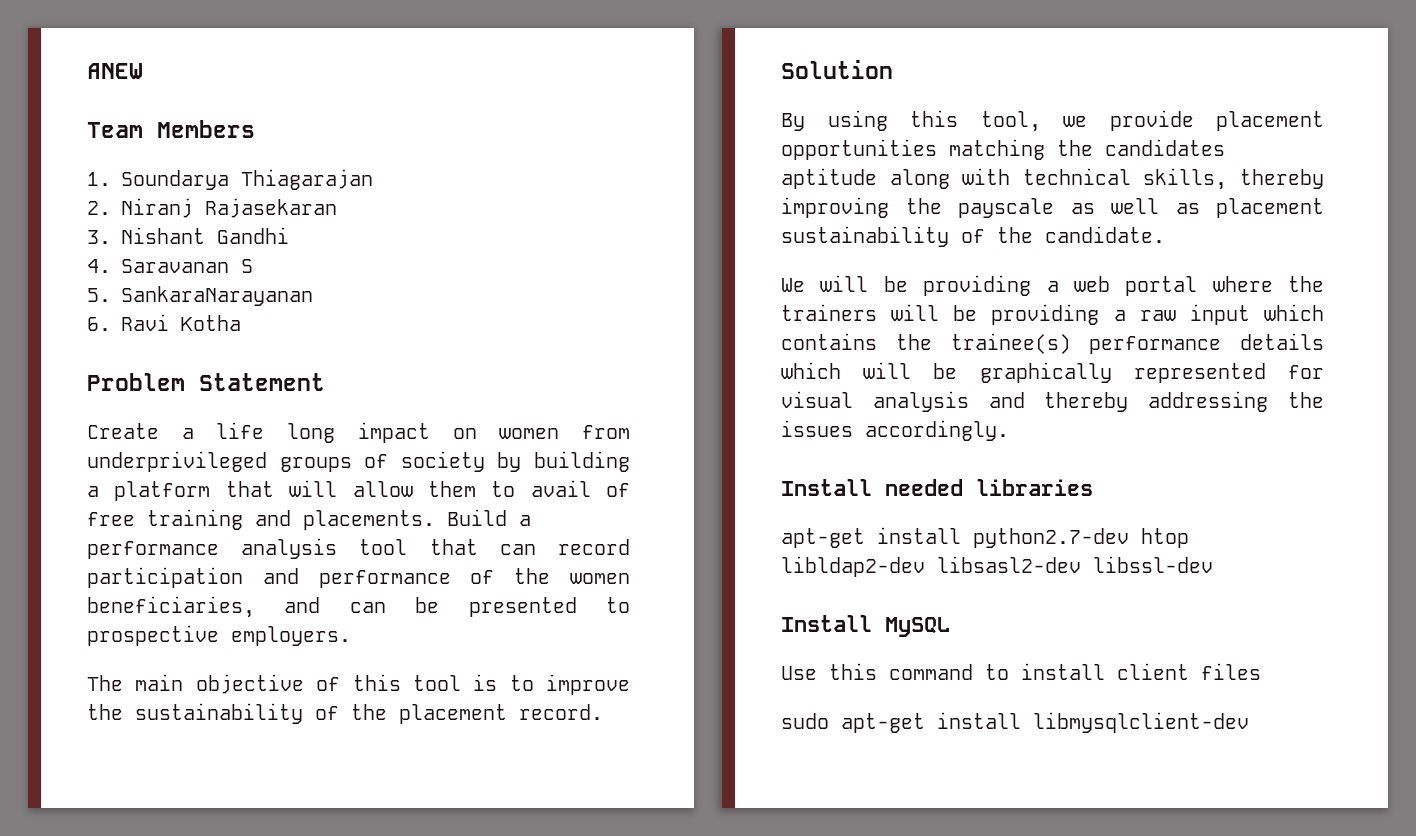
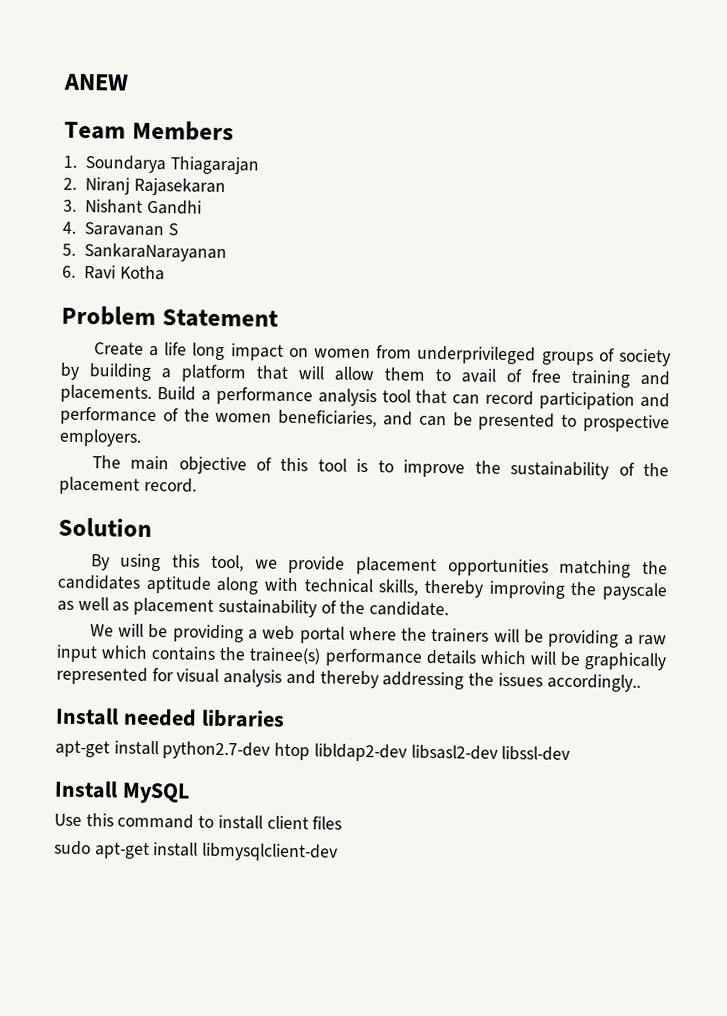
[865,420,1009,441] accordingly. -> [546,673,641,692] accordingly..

---

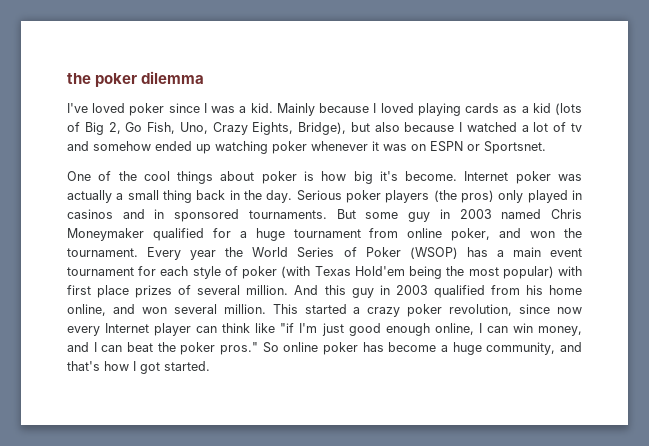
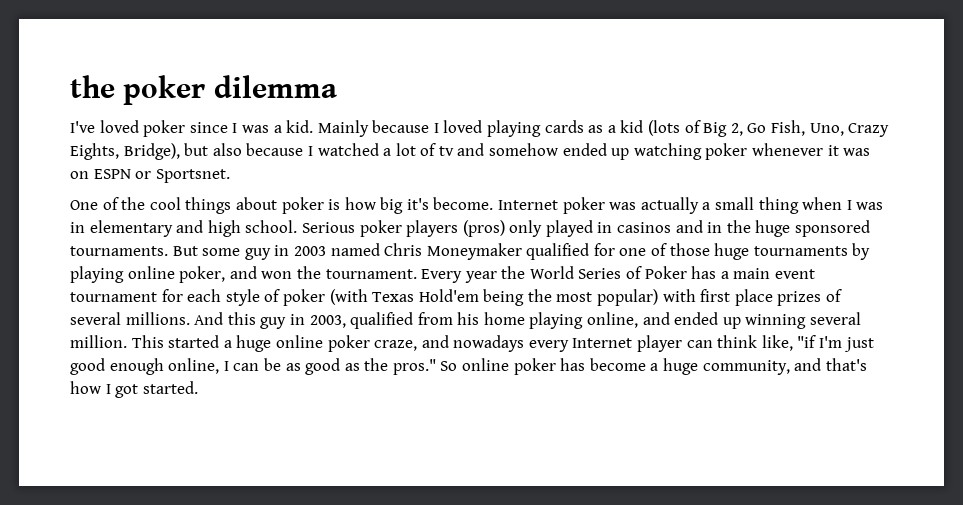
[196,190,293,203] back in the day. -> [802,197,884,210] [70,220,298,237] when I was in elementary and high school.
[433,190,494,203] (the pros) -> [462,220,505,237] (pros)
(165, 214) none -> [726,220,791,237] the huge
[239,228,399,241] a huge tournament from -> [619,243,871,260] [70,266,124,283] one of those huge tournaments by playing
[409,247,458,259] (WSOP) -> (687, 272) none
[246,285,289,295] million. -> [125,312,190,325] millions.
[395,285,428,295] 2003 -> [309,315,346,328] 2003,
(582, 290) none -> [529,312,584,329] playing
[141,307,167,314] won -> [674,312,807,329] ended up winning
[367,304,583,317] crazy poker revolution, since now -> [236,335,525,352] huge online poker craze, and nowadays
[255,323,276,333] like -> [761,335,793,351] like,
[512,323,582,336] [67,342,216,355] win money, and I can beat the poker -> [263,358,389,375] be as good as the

---

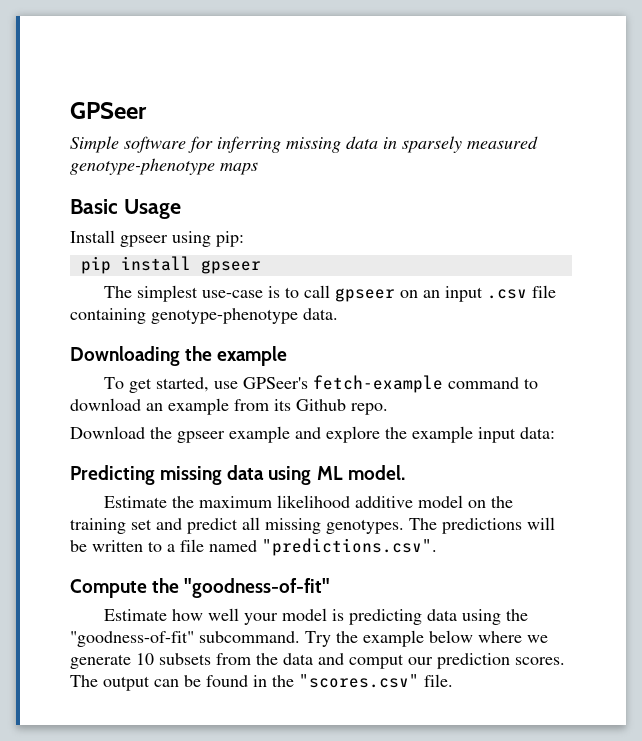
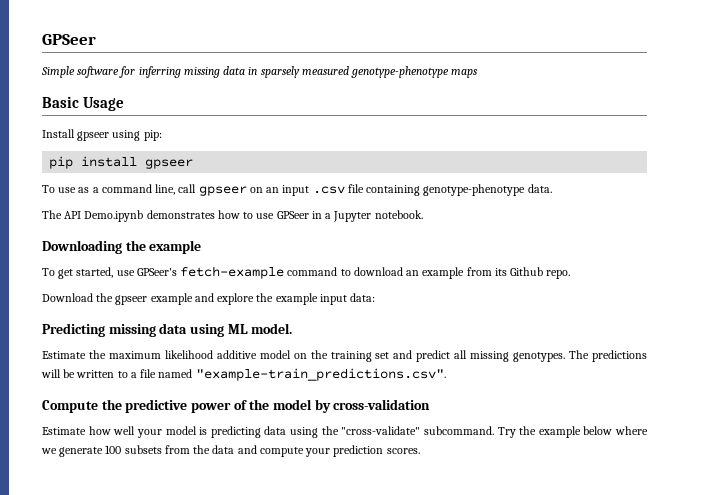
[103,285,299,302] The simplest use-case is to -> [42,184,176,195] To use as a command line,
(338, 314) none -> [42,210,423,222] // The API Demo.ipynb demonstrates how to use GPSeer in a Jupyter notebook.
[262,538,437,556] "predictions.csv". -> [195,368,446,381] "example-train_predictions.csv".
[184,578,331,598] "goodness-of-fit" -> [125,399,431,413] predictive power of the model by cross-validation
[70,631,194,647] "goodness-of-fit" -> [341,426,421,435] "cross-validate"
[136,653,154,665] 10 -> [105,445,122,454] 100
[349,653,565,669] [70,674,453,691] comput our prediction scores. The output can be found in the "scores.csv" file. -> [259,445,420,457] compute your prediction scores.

◆ **WORK REQUEST**
Look through the entries for the string "huge". Every line that has it belongs in the answer.

◆ **WRITTEN SOLUTION**
(165, 214) none -> [726,220,791,237] the huge
[239,228,399,241] a huge tournament from -> [619,243,871,260] [70,266,124,283] one of those huge tournaments by playing
[367,304,583,317] crazy poker revolution, since now -> [236,335,525,352] huge online poker craze, and nowadays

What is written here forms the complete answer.